PDUFA reauthorisation is through the Congress and headed to the White House soon. After two years of wrangling over its shape, the legislation to re-authorise the user fees that finance the US drug review process has passed with relatively little debate, passing both chambers on overwhelmingly positive votes and containing both a carrot and a stick for drugmakers.
On the positive side, the legislation designates a new category of candidates called “breakthrough therapies” that would enable greater interaction between regulators and companies when promising treatments emerge for serious and life-threatening diseases. However, the bills also clarify the FDA’s ability to withdraw drugs granted licenses under accelerated approval if their safety and efficacy is not confirmed.
In the big picture, the industry should be breathing a sigh of relief over the fact that relatively clean legislation has materialised. The last reauthorisation in 2007 codified the use of sometimes-burdensome risk evaluation and mitigation strategies (REMS) and other post-marketing safety scrutiny, driven by the 2004 withdrawal of the pain reliever Vioxx over increased cardiovascular risk.
This time, the fifth such renewal of the Prescription Drug User Fee Act, or PDUFA V, a specific catalysing event has not emerged. Thus, much of the focus in this renewal – the law expires every five years - has been improving interaction between the FDA and drug companies to avert first-cycle drug rejections and multiple application cycles.
The new law does not specify the new procedures for FDA to follow, but they were contained in accompanying performance goals the regulator agreed with the industry and published in advance of congressional action. The new procedures include a specific timeline of meetings to discuss outstanding issues, including a presubmission meeting to review a draft application followed by a 60-day review period before a drug is submitted (FDA sets out new PDUFA framework, January 16, 2012).
With a skilfully negotiated agreement, it is not surprising that Congress did not meddle too much in the performance goals as it drafted the legislation that mandates the drug submission fees – though oversight will undoubtedly follow. However, issues such as the worries about post-marketing studies of cancer drugs approved under accelerated appeals required new authority to address.
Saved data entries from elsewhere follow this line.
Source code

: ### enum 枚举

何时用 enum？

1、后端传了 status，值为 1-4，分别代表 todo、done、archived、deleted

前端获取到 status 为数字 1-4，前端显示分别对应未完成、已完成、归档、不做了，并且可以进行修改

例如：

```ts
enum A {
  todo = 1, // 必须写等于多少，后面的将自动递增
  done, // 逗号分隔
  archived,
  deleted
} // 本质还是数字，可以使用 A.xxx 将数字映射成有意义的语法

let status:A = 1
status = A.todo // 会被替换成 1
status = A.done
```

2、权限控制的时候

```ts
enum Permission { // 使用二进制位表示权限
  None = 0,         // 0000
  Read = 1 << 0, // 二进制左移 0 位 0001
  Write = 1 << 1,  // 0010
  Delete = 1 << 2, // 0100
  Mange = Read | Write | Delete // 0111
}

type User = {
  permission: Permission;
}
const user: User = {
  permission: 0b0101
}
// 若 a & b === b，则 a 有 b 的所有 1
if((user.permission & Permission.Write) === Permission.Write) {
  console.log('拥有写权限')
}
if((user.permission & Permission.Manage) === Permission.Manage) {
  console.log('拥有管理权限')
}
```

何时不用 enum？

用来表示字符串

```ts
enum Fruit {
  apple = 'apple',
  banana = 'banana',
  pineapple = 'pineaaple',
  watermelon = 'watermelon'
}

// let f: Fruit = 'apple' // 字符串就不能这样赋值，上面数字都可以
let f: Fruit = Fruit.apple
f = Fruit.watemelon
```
The withdrawal of Avastin in metastatic breast cancer, to which Roche objected and triggered a two-day hearing, no doubt drove the inclusion of provisions clarifying the FDA’s authority (Roche and FDA take logical next steps with Avastin, November 21, 2011).
No company had ever challenged an FDA request to withdraw a product before, so the two-day hearing of the oncology advisory committee demonstrated the need for clearer authority (Roche reaches end of Avastin appeal road, June 30, 2011). The House and Senate bills both would give the FDA administrator authority to withdraw with an opportunity for an “informal” hearing, but the shape of the hearing process will be left to regulation.
In the case of Avastin in breast cancer, the lack of evidence supporting a survival benefit and the life-threatening side effects were clear, prompting the agency’s action. The legislation goes even further, however; it also would give the administrator authority to withdraw accelerated approval drugs for which companies fail to complete confirmatory trials – a clear gauntlet thrown down after a review of missing clinical data last year (After Avastin FDA takes tough look at accelerated approvals, February 9, 2011).
Whilst tightening up perceived failings in the accelerated approval process, the bills also clarify the ability of the FDA to authorise a drug for accelerated approval based on effectiveness on endpoints that can be measured before and are reasonably likely to have an effect on disease progression or death.
They also seek to speed approval for some drugs by designating them “breakthrough therapies” for serious and life-threatening conditions. Drugs so declared would need to demonstrate in early clinical development substantial improvement over currently used therapies.
Designation as a breakthrough therapy would then allow for enhanced and expedited interaction with and advice from regulators on development of a clinical programme, including design consultation to minimise the number of patients exposed to compounds that may be less effective. As with the clarifications on withdrawal authority, specific procedures will be left to regulation that could take at least two and half years to develop; no doubt the specifics of this programme will be closely watched.
It is looking more like PDUFA renewal will be a relatively quiet affair, accomplished well before the September 30 deadline, the end of the federal fiscal year at which point the authority to levy fees on drug makers expires. With some more collaborative approaches proposed with the agency and new opportunities to accelerate candidates for unmet medical needs – counterbalanced by greater authority to withdraw approvals – drugmakers have gotten a pretty good result.